* ACTIVITY LIST *
A. Translate this sentence from the essay on capitalism and fun into Spanish: "The saving grace is that I can actually teach a tool I know, at least to the best of my abilities."
B. Extend the essay on capitalism and fun, picking up after its closing question.

* TEXT SECTION *
++++++++++++++++++++

Capitalism vs Fun
It seems appropriate that this next section should fall on a holiday, not only because we associate holidays with fun but also because this is part of my fun, something I can't do at work. We live in a culture that tries to engineer employee attitudes with various kinds of workplace "fun"--from the chants at the beginning of the Wal-Mart day, to employee retreats, casual Fridays and birthday celebrations. But none of these things make up for the fact that we are laboring for an abstraction that we half suspect, until we actually learn it, will be used against us.
I struggle with this contradiction as a teacher. The saving grace is that I can actually teach a tool I know, at least to the best of my abilities. But the school setting is not "fun," and most efforts to make it more "fun" are simply distractions from the reminders that we are working in a school setting. Part of why there's a sense of "no fun" hanging over every school hour is the rightful sense, on the part of students, that this institutionalized form of education is probably not the best way to learn anything, that it's a hoop to jump to get out into the real world and really learn a thing or two. Part of why there's a sense of "no fun" is that the teacher has to be delusional not to recognize the truth in that perception. Part of why there's a sense of "no fun" is that both teacher and student know the hoop jumping that's being done guarantees nothing out in a work world where the worker's labor power is being driven down to zero.
So, instead of pretending to have fun, I try to opt for realism and the best parts of humanity--compassion and respect, two things I am not paid to offer my students. But these two things actually do offer me (and I hope my students) some sense of fun in the classroom because acknowledging the ugly realities and the myths of education allows us to conspire in subversive behavior. No doubt, as Lebowitz describes below, the system will conspire to take this wiggle room out of the equation. I can already see where the potential for such honesty will diminish with the online classroom, where every comment is put down in writing.
How do you see the trends Lebowitz describes here where you work or in places where you have worked?

++++++++++++++++++++

* SOURCE DATA *
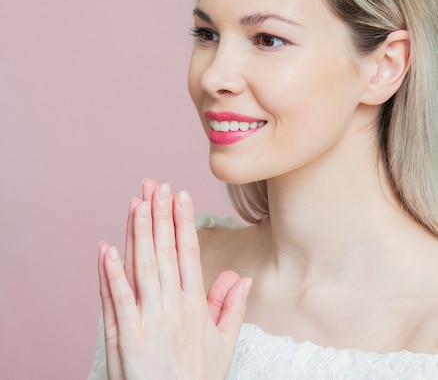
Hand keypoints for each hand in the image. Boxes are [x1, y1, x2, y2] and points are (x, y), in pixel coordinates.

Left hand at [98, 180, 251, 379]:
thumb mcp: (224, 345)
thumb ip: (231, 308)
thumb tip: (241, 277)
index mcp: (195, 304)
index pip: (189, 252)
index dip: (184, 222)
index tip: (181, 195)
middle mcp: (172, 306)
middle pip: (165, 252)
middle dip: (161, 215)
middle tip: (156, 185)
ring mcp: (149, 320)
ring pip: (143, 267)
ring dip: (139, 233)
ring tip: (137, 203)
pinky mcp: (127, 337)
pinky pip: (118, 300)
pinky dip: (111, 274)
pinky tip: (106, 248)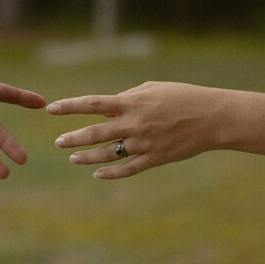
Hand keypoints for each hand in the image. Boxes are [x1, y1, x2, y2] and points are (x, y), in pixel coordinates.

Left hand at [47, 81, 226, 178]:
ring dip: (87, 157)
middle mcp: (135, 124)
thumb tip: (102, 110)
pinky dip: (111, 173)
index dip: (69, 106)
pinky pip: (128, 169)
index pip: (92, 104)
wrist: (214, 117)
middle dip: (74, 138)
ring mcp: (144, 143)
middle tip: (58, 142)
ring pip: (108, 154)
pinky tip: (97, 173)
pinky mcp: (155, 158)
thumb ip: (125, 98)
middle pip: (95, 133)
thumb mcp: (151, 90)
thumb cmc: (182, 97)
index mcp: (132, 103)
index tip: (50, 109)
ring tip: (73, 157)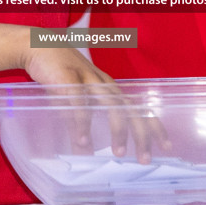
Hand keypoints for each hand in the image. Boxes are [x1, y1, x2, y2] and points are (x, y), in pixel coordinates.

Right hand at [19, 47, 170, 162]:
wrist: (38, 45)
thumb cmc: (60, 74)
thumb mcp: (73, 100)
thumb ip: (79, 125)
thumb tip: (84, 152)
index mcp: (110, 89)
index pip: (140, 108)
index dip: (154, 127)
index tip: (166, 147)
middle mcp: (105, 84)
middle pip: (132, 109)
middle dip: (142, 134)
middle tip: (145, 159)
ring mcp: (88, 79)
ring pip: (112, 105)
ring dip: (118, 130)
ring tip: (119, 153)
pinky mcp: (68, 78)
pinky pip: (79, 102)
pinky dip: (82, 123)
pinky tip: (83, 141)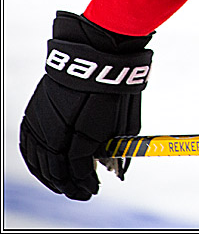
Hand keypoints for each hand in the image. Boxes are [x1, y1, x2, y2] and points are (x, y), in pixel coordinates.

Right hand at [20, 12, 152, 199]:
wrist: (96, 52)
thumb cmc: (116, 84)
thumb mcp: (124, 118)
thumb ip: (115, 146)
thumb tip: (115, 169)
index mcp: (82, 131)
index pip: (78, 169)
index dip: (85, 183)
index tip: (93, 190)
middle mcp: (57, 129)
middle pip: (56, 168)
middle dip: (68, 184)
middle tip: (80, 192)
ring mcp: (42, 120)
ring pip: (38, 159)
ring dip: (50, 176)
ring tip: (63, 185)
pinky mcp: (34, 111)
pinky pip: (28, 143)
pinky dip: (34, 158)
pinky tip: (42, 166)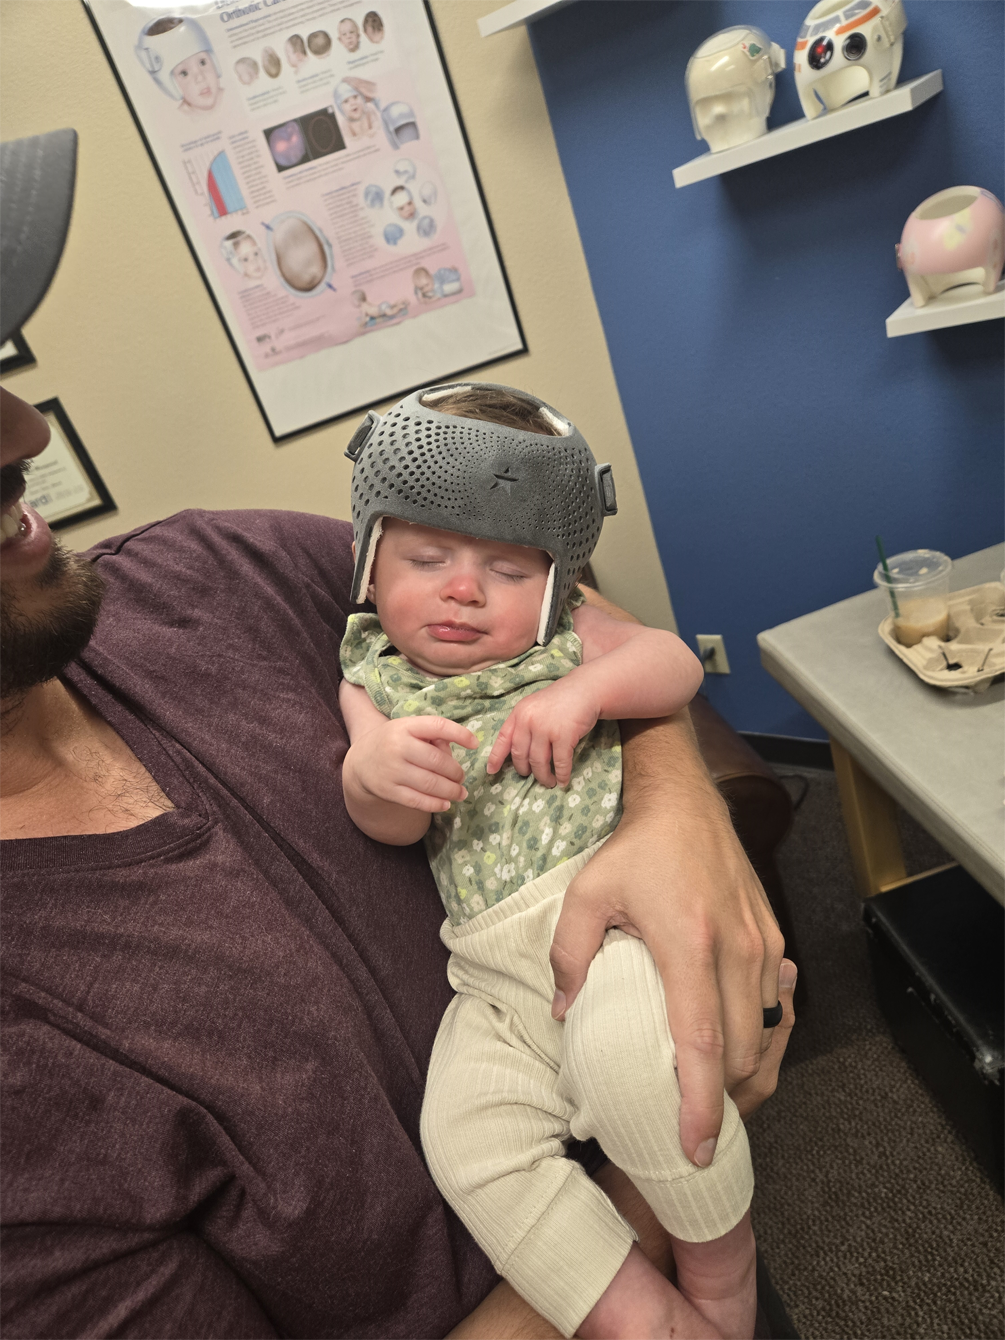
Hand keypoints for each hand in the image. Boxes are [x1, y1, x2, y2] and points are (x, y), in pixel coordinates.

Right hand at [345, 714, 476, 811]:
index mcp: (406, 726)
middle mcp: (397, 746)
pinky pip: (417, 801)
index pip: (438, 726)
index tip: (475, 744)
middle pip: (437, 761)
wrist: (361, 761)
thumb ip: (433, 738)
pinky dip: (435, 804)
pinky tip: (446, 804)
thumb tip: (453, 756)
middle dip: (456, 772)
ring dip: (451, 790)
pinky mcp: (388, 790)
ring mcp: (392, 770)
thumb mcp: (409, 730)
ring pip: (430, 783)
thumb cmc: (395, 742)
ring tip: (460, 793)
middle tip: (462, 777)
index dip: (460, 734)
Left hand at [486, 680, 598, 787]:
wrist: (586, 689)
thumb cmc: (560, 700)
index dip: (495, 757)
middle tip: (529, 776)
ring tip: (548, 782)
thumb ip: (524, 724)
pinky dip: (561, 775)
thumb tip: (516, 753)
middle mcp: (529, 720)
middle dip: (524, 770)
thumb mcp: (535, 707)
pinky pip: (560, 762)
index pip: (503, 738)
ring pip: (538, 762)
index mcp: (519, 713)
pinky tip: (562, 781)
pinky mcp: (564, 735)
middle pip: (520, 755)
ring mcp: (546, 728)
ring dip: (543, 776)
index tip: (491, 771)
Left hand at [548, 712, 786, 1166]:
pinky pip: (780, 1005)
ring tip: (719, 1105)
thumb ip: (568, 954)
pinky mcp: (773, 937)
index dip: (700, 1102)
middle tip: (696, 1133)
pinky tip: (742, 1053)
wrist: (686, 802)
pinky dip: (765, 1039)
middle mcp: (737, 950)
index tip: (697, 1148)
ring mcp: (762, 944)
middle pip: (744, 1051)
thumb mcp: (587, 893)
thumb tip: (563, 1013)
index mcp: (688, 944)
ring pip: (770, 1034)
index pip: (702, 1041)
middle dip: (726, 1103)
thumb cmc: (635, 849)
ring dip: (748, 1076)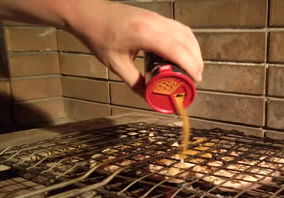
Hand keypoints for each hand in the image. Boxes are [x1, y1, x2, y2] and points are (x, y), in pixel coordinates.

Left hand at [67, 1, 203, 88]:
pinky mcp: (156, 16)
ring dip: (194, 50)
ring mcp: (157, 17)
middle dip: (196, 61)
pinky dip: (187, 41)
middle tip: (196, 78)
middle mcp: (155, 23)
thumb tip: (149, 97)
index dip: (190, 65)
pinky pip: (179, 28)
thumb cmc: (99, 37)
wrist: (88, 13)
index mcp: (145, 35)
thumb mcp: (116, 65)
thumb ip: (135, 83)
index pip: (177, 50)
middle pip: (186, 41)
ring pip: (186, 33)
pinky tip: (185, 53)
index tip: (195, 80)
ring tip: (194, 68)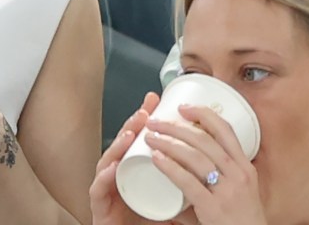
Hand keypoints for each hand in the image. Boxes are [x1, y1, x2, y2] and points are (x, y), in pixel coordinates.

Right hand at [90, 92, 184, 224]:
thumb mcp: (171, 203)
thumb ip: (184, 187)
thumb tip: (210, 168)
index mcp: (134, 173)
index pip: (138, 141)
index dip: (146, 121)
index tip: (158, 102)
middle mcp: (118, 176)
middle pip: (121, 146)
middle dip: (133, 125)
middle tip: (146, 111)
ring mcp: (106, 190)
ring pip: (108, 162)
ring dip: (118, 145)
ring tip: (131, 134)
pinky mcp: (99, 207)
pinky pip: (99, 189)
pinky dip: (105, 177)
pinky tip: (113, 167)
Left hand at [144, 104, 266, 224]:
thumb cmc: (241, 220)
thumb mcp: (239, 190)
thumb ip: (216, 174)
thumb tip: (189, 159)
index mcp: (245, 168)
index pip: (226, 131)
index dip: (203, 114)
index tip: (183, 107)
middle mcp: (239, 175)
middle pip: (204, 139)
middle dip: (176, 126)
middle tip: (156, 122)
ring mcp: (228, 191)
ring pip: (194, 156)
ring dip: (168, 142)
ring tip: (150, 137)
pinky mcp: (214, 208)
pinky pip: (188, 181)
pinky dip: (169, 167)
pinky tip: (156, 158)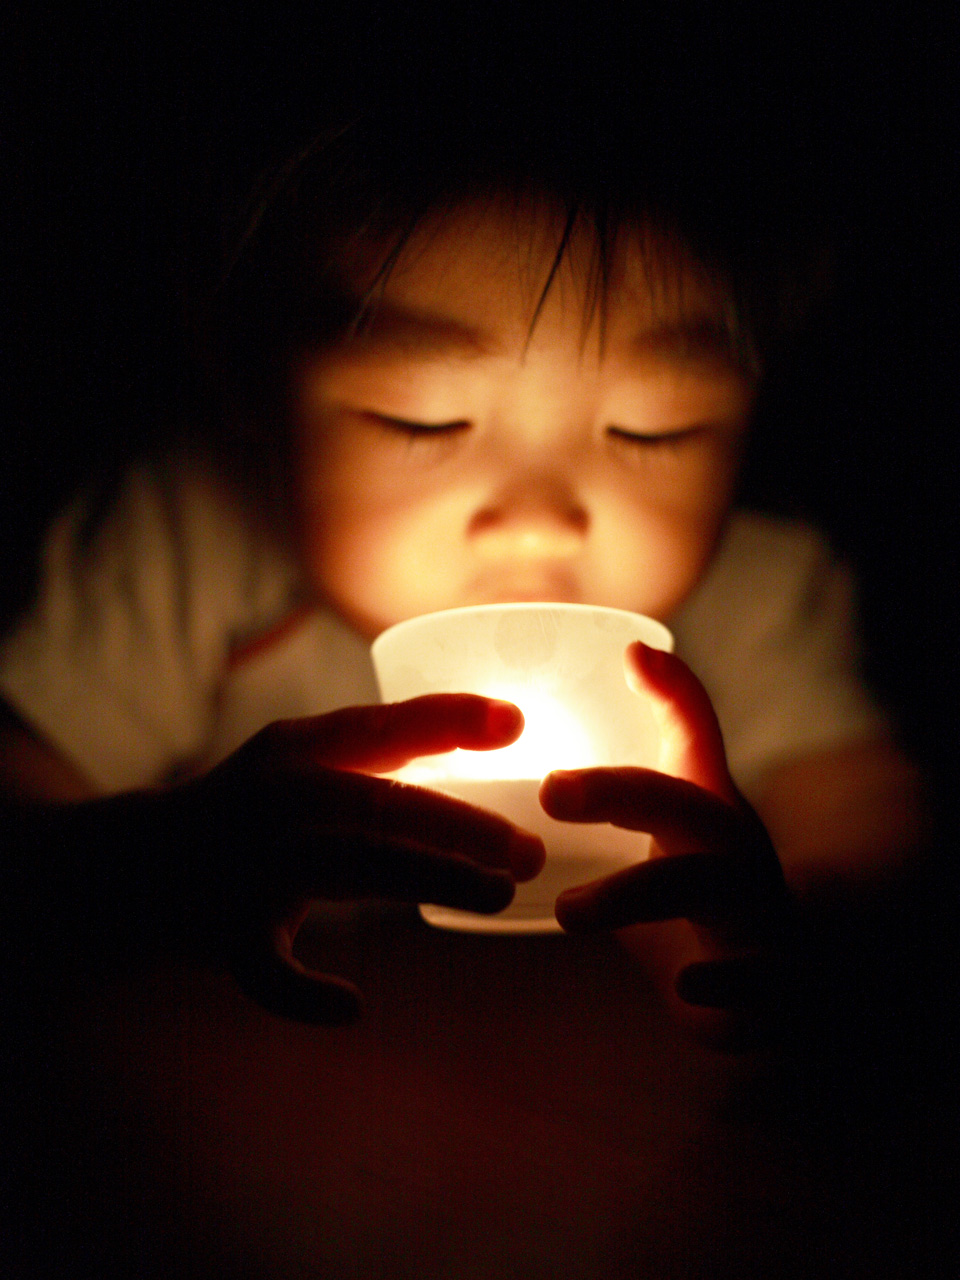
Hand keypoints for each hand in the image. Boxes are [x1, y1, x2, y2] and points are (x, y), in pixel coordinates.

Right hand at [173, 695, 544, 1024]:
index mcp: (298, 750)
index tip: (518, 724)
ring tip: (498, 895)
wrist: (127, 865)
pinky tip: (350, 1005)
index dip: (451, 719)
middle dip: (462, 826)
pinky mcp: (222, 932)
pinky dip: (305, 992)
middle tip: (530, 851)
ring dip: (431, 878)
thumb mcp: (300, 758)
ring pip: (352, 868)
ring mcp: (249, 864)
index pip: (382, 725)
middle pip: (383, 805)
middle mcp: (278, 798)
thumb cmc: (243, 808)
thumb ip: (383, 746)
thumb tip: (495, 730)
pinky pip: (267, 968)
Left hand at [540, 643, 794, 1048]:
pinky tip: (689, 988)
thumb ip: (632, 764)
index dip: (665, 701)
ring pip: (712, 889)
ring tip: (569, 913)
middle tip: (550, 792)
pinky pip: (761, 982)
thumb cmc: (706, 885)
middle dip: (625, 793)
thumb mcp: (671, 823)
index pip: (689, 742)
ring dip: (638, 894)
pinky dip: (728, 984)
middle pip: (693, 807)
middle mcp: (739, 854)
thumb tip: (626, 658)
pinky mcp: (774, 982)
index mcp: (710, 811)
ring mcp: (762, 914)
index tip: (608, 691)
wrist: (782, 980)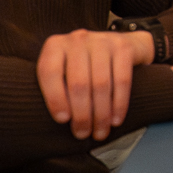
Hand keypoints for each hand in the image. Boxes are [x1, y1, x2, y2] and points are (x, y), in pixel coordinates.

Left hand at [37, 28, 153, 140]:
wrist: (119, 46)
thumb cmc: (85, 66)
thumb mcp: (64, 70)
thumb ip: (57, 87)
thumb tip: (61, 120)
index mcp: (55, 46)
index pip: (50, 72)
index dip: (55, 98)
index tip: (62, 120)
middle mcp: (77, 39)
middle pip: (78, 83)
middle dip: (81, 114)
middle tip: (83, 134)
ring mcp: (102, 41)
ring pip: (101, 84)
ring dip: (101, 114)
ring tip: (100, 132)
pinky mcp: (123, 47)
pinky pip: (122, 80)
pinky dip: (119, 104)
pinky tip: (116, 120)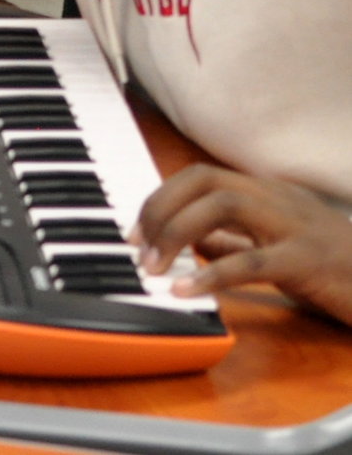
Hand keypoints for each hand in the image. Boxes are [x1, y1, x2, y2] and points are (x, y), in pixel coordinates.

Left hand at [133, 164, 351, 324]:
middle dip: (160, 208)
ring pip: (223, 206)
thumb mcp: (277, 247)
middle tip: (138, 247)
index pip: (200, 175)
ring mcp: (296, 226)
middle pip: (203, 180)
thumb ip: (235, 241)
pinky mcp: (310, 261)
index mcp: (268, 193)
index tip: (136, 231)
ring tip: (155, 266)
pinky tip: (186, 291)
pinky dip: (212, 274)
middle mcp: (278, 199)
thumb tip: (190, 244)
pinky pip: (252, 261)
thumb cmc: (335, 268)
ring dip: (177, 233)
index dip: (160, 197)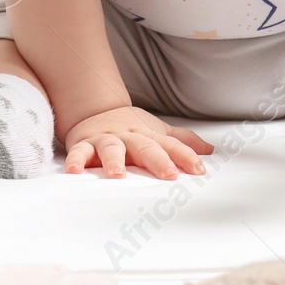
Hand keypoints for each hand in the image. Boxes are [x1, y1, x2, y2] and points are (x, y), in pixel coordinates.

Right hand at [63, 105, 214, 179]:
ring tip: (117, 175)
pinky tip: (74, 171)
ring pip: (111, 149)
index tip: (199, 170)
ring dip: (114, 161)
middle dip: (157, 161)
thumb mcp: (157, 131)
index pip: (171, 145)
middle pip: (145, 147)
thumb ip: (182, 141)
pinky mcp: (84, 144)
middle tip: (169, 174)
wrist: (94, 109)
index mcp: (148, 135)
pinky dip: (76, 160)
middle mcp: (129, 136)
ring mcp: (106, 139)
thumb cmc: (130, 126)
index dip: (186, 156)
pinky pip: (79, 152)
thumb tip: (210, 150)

++++++++++++++++++++

* PER-TASK ANSWERS *
A. Lo que me salva es que de verdad puedo enseñar una herramienta que conozco, al menos lo mejor que puedo.

B.
Lebowitz writes:
Why producing under capitalism isn’t fun
54. In other words, it’s not an accident that most of us find the workplace a place of misery—the process of capitalist production cripples us as human beings. But, why can’t workers simply struggle against this? Why can’t they turn the capitalist production process into a place consistent with human development?
55. Again, remember the logic of capital: if human development made profits for capital, it would have introduced changes that supported it. But capital isn’t interested in whether the technology chosen permits producers to grow or to find any pleasure and satisfaction in their work. Nor does it care what happens to people who are displaced when new technology and new machines are introduced. If your skills are destroyed, if your job disappears, so be it. Capital gains, you lose. Marx’s comment was that “within the capitalist system all methods for raising the social productivity of labor are put into effect at the cost of the individual worker.” The logic of capital is the enemy of all-round human development.
56. So, if workers do succeed in making gains here (and elsewhere) through their struggles, capital finds ways to respond. And, it has the weapons it needs. Through its ownership of the means of production, its control of production, and its power to decide the nature and direction of investment, capital ultimately can do what it needs to do in order to increase the degree of exploitation of workers and expand the production of surplus value. While it may face opposition from workers, capital drives beyond barriers to its growth in the sphere of production. Capital rules in the sphere of production.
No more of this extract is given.